The problem that the industry faces is that this downturn in both domestic and export demand that became evident last year is likely to continue into the next few years. In the case of Europe pressure to close coal-fired power plants continues, despite increasing concerns that the existing base is approaching a point where supply will no longer be able to meet demand. The Sunday Times carried a story this Sunday about Npower and their owner RWE, which produces 10% of the electricity in the UK, but which is writing off hundreds of millions of dollars as it devalues its current power stations, which are being closed by regulation, even as it fails to build replacements, which it is reported to find unattractive in the current political climate. Last December the NPower CEO noted that over the past year the spare capacity in the UK had fallen from 15% to 5% and if that continued this year (and there are more scheduled closures) then by next winter the reserve may be gone and the country may see the start of blackouts that will continue for some years.
In the same vein the United States is also cutting coal-fired production. An article in Motley Fool points to the trend over the next few years.
Figure 6. Projected coal fired power plant closure effects (EIA via The Motley Fool)

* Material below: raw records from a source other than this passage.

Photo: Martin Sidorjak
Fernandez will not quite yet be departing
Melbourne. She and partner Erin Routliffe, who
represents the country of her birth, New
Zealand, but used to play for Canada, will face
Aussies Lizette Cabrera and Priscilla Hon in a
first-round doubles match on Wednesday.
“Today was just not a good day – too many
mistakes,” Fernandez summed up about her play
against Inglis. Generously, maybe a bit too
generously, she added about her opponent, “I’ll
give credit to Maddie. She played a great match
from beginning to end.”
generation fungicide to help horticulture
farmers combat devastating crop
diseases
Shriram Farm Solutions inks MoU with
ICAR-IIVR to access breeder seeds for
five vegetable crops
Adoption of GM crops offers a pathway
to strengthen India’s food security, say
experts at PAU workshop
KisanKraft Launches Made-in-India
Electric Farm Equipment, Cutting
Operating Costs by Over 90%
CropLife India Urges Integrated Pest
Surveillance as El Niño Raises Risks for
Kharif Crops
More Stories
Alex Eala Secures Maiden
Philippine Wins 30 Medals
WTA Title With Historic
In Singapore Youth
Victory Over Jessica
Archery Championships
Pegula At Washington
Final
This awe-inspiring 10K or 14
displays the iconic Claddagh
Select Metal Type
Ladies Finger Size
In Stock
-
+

However this projection is possibly a little disceptive, since it does not foretell what might happen if “clean coal” can get a grip on the industry. As TMF points out:
But EIA's retirement projections may be too high. While air emissions standards will result in heavy fines, utilities may still foot the bill because of coal's relatively cheap production costs.Unfortunately building new coal demand, when set against the destruction of current plant in both the US and Europe, will take some years and thus, while the future for coal might, in the long term be strong, in the shorter term one can understand why coal companies might be hesitant to hire new engineers. The reduced demand will, inter alia, lengthen to time that current supplies last, though I perhaps need to address that issue in a subsequent post.
With natural gas prices up 50% this year to a four-year high, energy companies are scrambling to find cheaper energy. According to data compiled by Bloomber, an average natural gas plant makes $3.04 a megawatt-hour off its fuel, compared to a whopping $31.58 for coal-fired plants.

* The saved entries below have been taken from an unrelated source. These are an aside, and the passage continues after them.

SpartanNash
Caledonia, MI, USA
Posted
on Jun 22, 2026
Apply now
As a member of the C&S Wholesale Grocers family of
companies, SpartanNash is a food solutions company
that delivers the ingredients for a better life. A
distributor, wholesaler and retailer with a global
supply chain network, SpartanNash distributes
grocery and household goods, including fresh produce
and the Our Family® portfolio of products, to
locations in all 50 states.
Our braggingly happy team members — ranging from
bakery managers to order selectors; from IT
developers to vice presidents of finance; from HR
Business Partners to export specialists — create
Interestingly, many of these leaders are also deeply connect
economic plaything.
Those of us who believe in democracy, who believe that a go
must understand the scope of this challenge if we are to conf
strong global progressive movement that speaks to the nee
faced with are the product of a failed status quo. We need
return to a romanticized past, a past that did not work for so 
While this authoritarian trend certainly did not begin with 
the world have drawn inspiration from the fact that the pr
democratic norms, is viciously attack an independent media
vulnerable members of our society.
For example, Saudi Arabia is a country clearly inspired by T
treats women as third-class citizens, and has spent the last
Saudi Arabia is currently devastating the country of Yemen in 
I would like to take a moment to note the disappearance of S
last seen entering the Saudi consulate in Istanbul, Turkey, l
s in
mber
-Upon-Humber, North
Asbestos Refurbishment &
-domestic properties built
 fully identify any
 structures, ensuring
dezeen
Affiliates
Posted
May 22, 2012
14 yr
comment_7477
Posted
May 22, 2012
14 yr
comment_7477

While coal might seem like a no-brainer bet, "clean coal" is far from a sure thing. Southern Company has been working hard to bring its 582 MW Kemper County, Miss., clean-coal plant online, but the $5 billion project is currently 65% over budget.
A Department of Energy report estimates that clean coal costs are roughly double that of coal, but companies like Southern Company are hoping to reinvent coal's future.